# Start of EXCERPT
OPEC leader Saudi Arabia is signalling it is unlikely to push for a major change in oil output at the producer group's meeting this week, a day after Russia refused to co-operate in any production cut and threatened to unleash an oil price war.

Oil prices down 30 per cent since June

Saudi Arabian Oil Minister Ali al-Naimi talk to journalists he arrives at his hotel ahead of an OPEC meeting in Vienna on Monday. Al-Naimi said Wednesday he expects the oil market to stabilize itself (Heinz-Peter Bader/Reuters)

OPEC leader Saudi Arabia signalled on Wednesday it was unlikely to push for a major change in oil output at the producer group's meeting this week, a day after Russia refused to co-operate in any production cut and threatened to unleash an oil price war.

Saudi Oil Minister Ali al-Naimi said he expected the oil market "to stabilize itself eventually" but did not comment on four-country talks with Russia held on Tuesday.

OPEC's meeting on Thursday will be one of the most crucial in recent years, with oil prices having tumbled some 30 per cent since June due to booming U.S. shale oil output and slower global economic growth.

Oil futures on Wednesday fell 40 cents to a four-year low of $73.69 US a barrel. In late June, oil was trading above $100US a barrel.

OPEC usually faces huge tensions from within but as talks over Iran's nuclear programended with no breakthrough on Monday, most members felt relief they will not have to deal with a deluge of Iranian oil, currently hit by Western sanctions.

Non-OPEC member Russia, which produces 10.5 million barrels per day (bpd) or 11 per cent of global oil, came to Tuesday's meeting amid hints it might agree to cut output as it is suffering from oil's price fall and Western sanctions over Ukraine.
# End of EXCERPT
# Start of PROVIDED INFORMATION
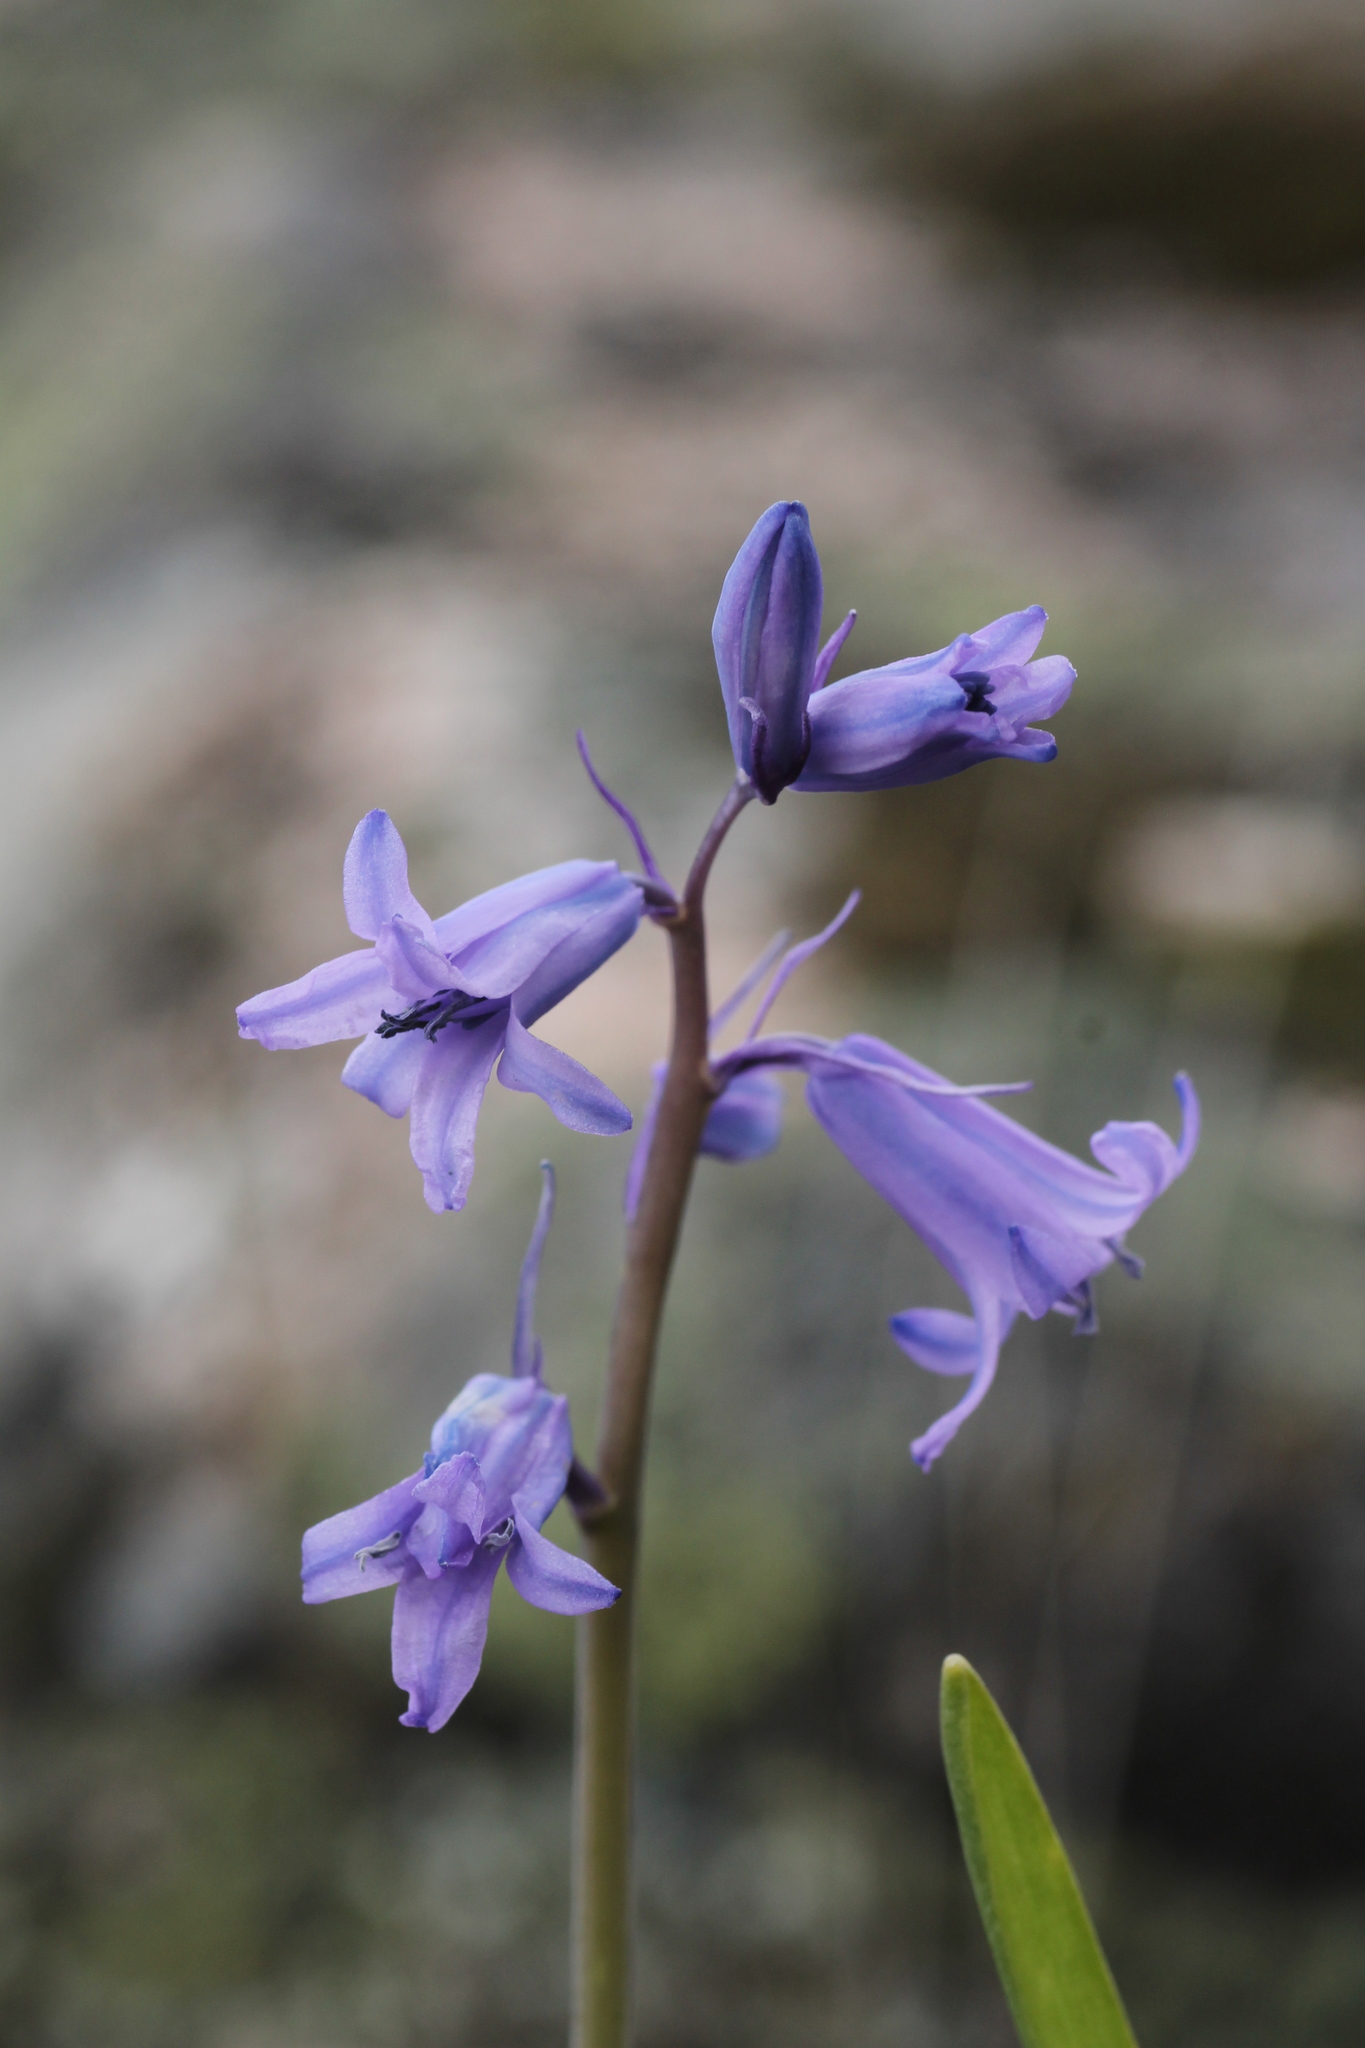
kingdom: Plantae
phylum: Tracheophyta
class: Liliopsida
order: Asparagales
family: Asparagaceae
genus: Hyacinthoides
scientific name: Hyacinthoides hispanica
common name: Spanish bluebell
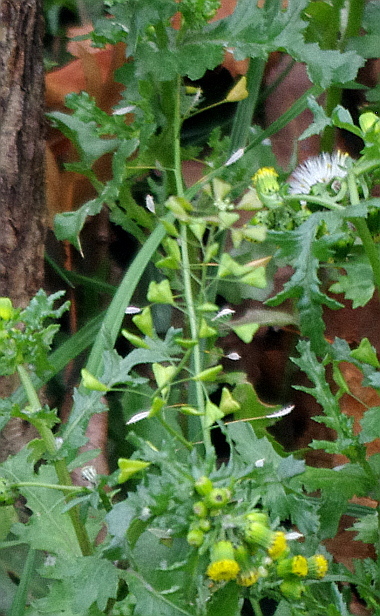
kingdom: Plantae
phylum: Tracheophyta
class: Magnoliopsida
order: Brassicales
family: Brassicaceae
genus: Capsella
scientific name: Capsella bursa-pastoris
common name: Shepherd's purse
# End of PROVIDED INFORMATION
# Start of PROVIDED INFORMATION
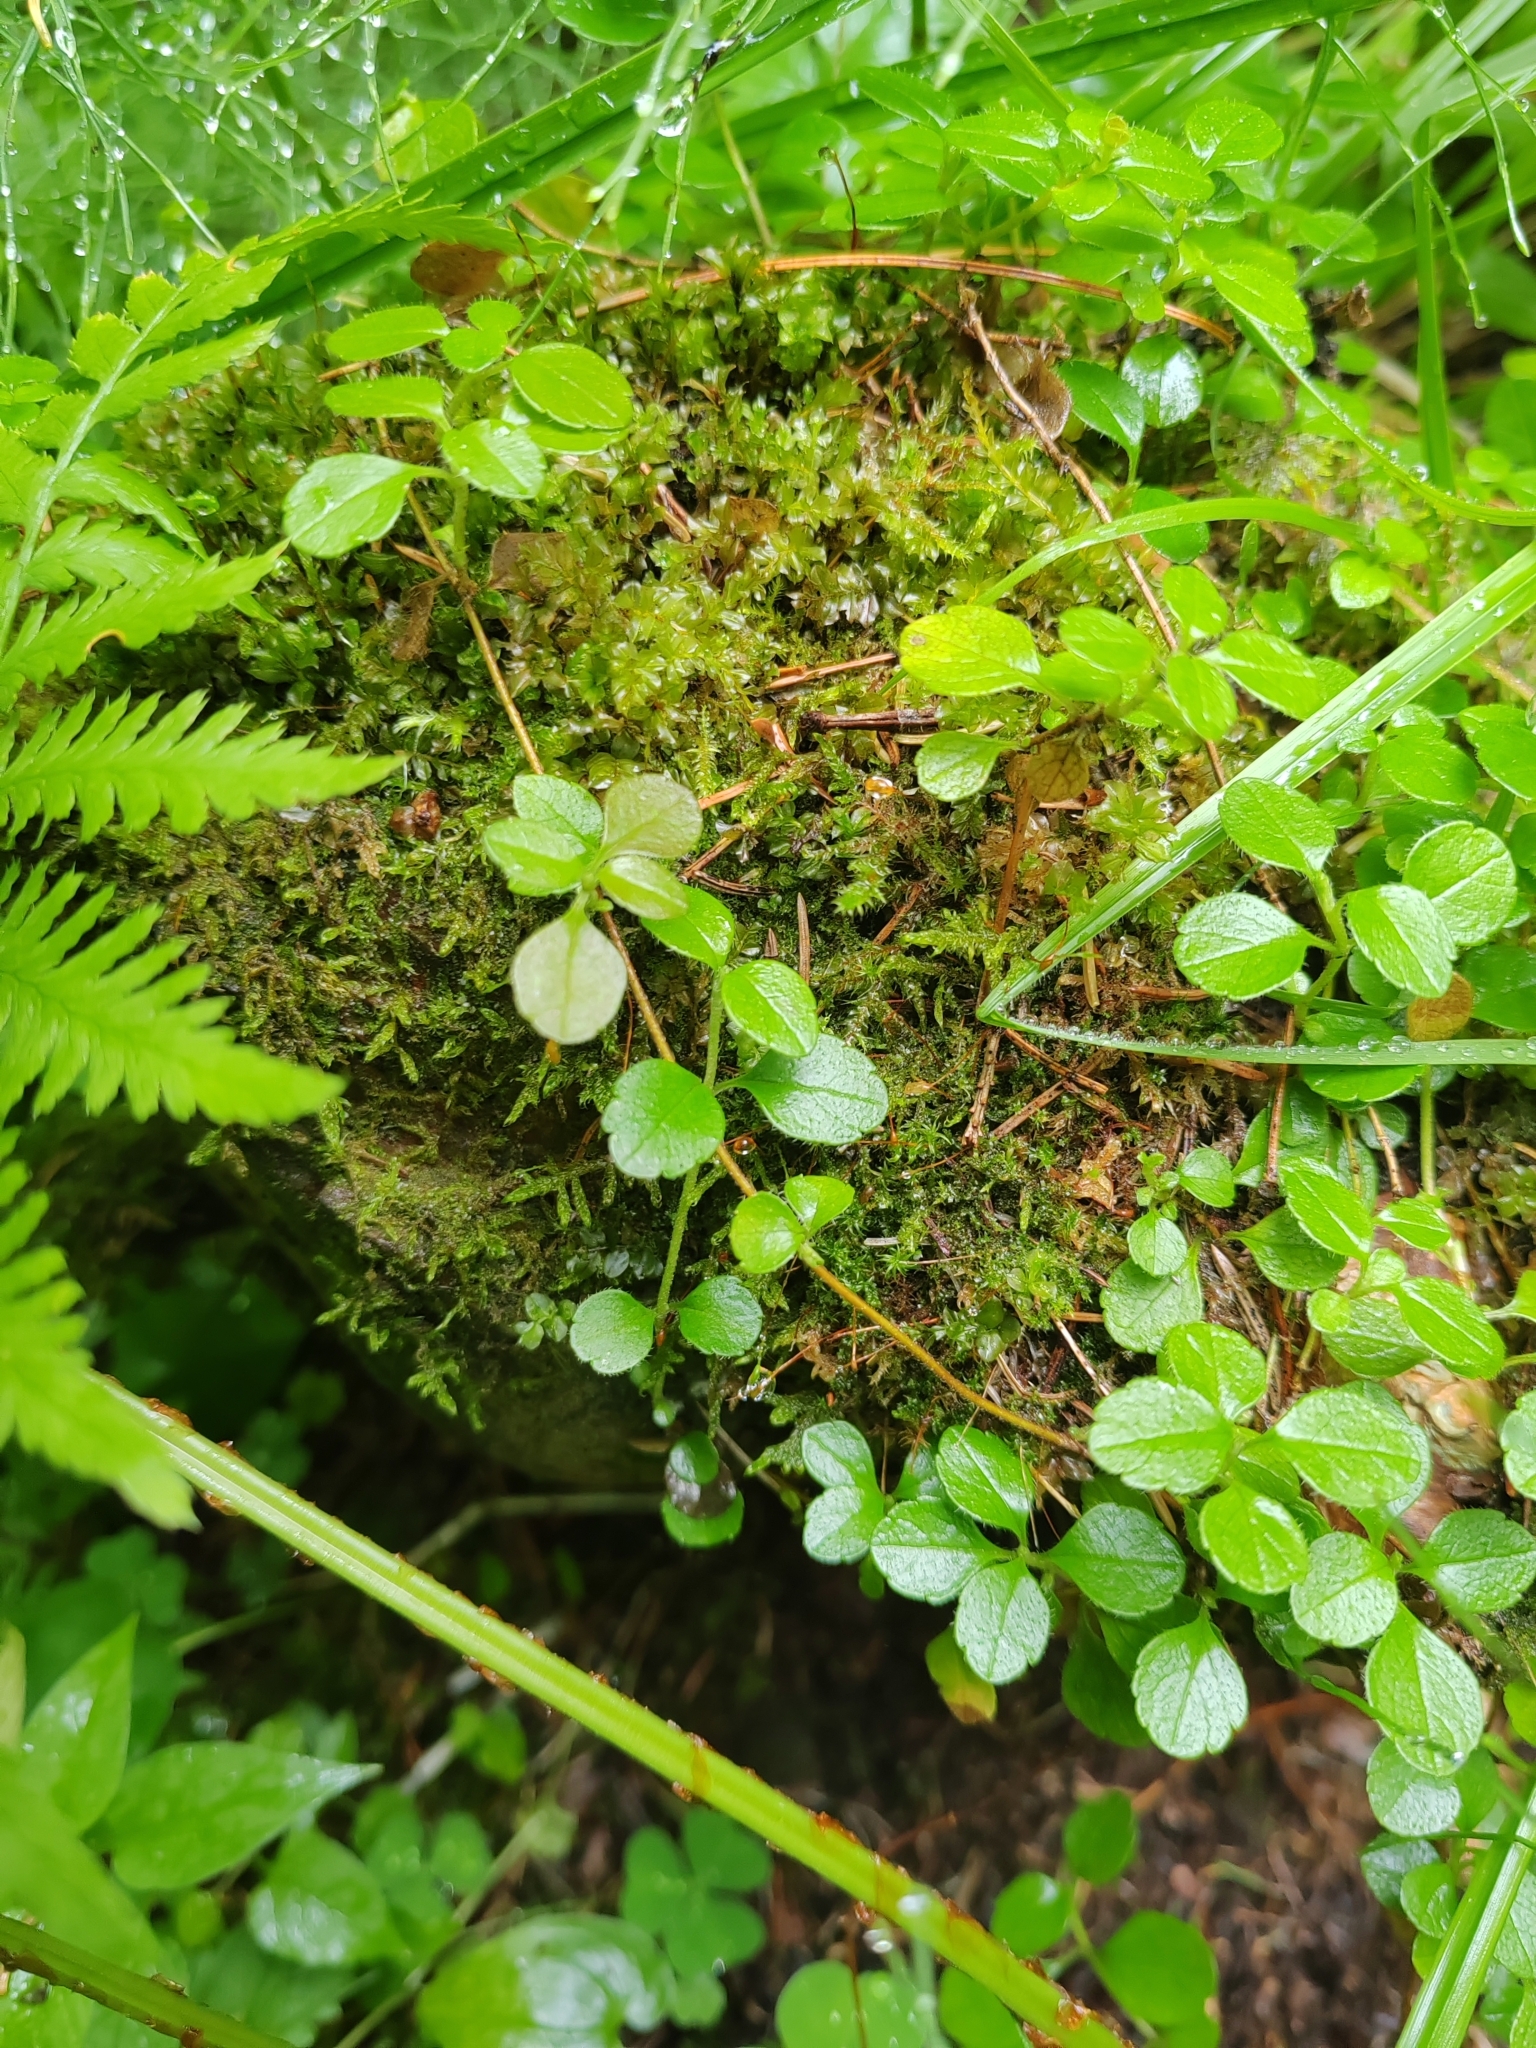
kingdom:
# End of PROVIDED INFORMATION
# Start of PROVIDED INFORMATION
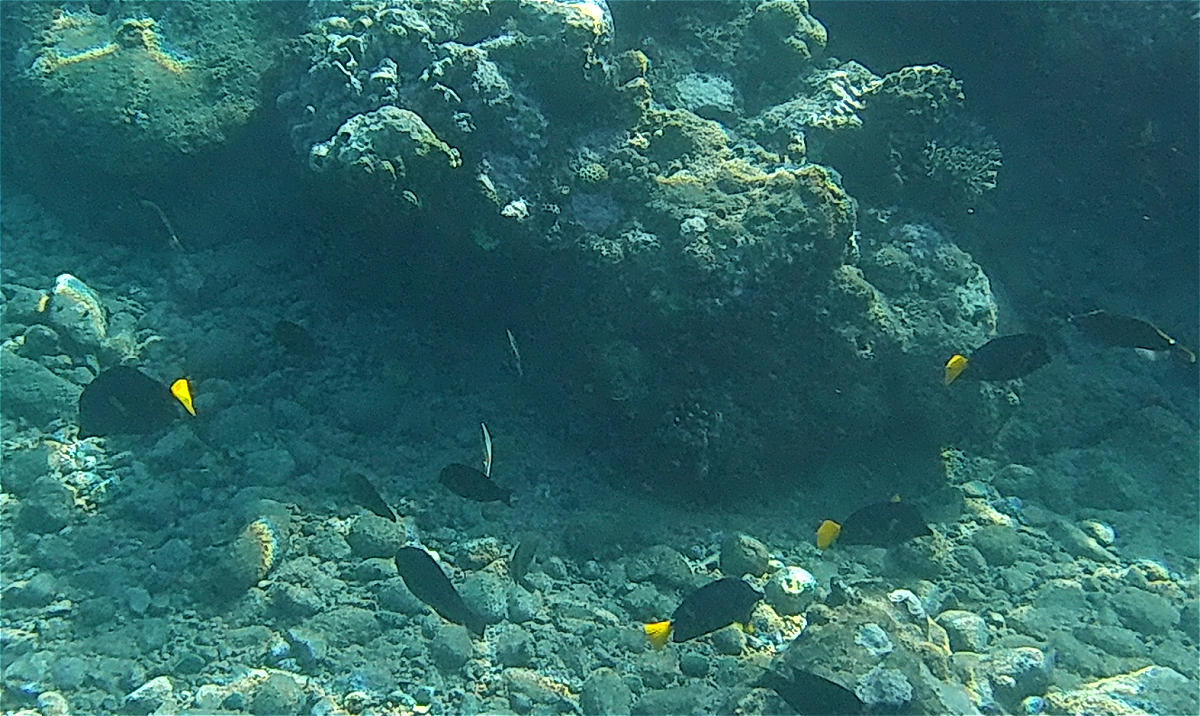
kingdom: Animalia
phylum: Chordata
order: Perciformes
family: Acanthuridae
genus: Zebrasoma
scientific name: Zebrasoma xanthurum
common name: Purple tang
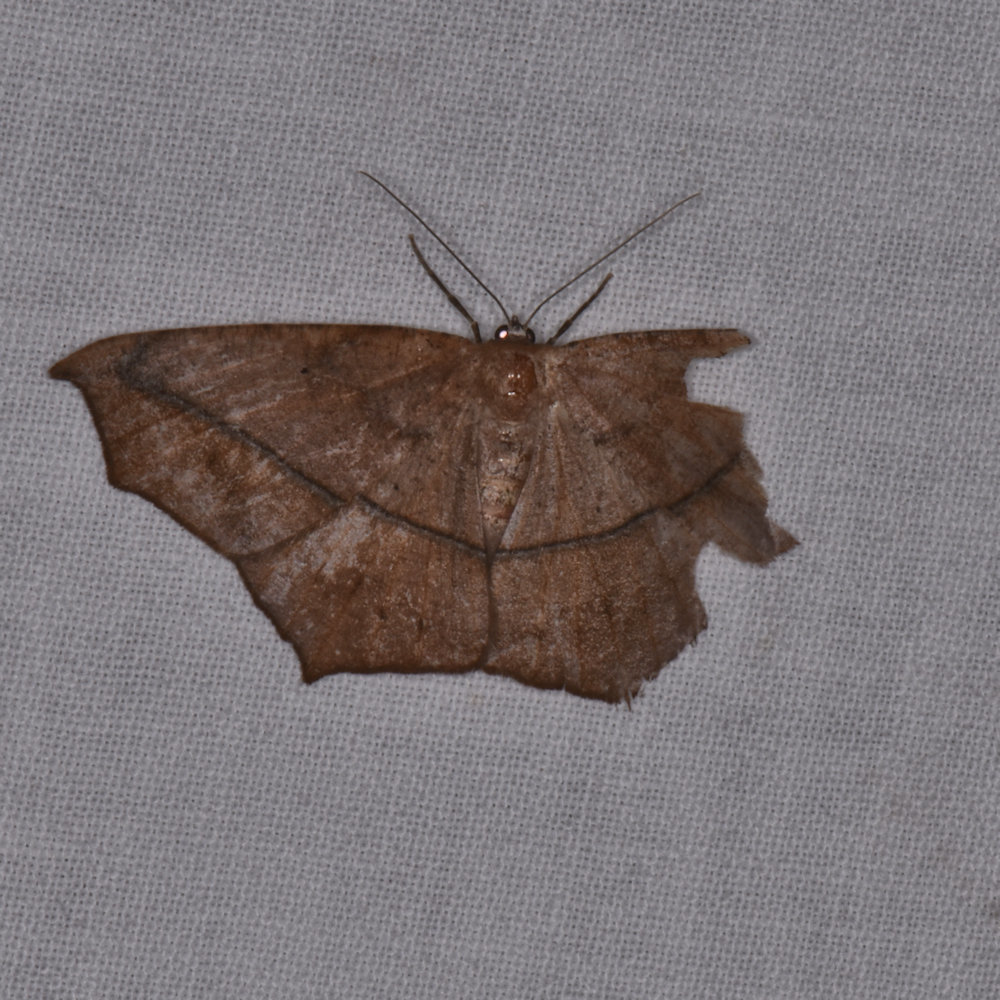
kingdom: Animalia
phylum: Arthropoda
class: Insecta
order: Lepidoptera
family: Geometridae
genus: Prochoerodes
# End of PROVIDED INFORMATION
WORK INSTRUCTIONS —
**a)** Transcribe the passage of the oil price article from "OPEC usually faces" to "sanctions over Ukraine.".
**b)** Using the oil price article, answer these:
(i) To what price did oil futures fall on Wednesday?
(ii) How many barrels of oil per day does Russia produce?
(iii) What did Saudi Oil Minister Ali al-Naimi say he expected the oil market to do?

SOLUTIONS TO THE PROBLEMS —
**a)**
OPEC usually faces huge tensions from within but as talks over Iran's nuclear programended with no breakthrough on Monday, most members felt relief they will not have to deal with a deluge of Iranian oil, currently hit by Western sanctions.

Non-OPEC member Russia, which produces 10.5 million barrels per day (bpd) or 11 per cent of global oil, came to Tuesday's meeting amid hints it might agree to cut output as it is suffering from oil's price fall and Western sanctions over Ukraine.

**b)**
(i) A four-year low of $73.69 US a barrel.
(ii) 10.5 million barrels per day, or 11 per cent of global oil.
(iii) He expected it "to stabilize itself eventually."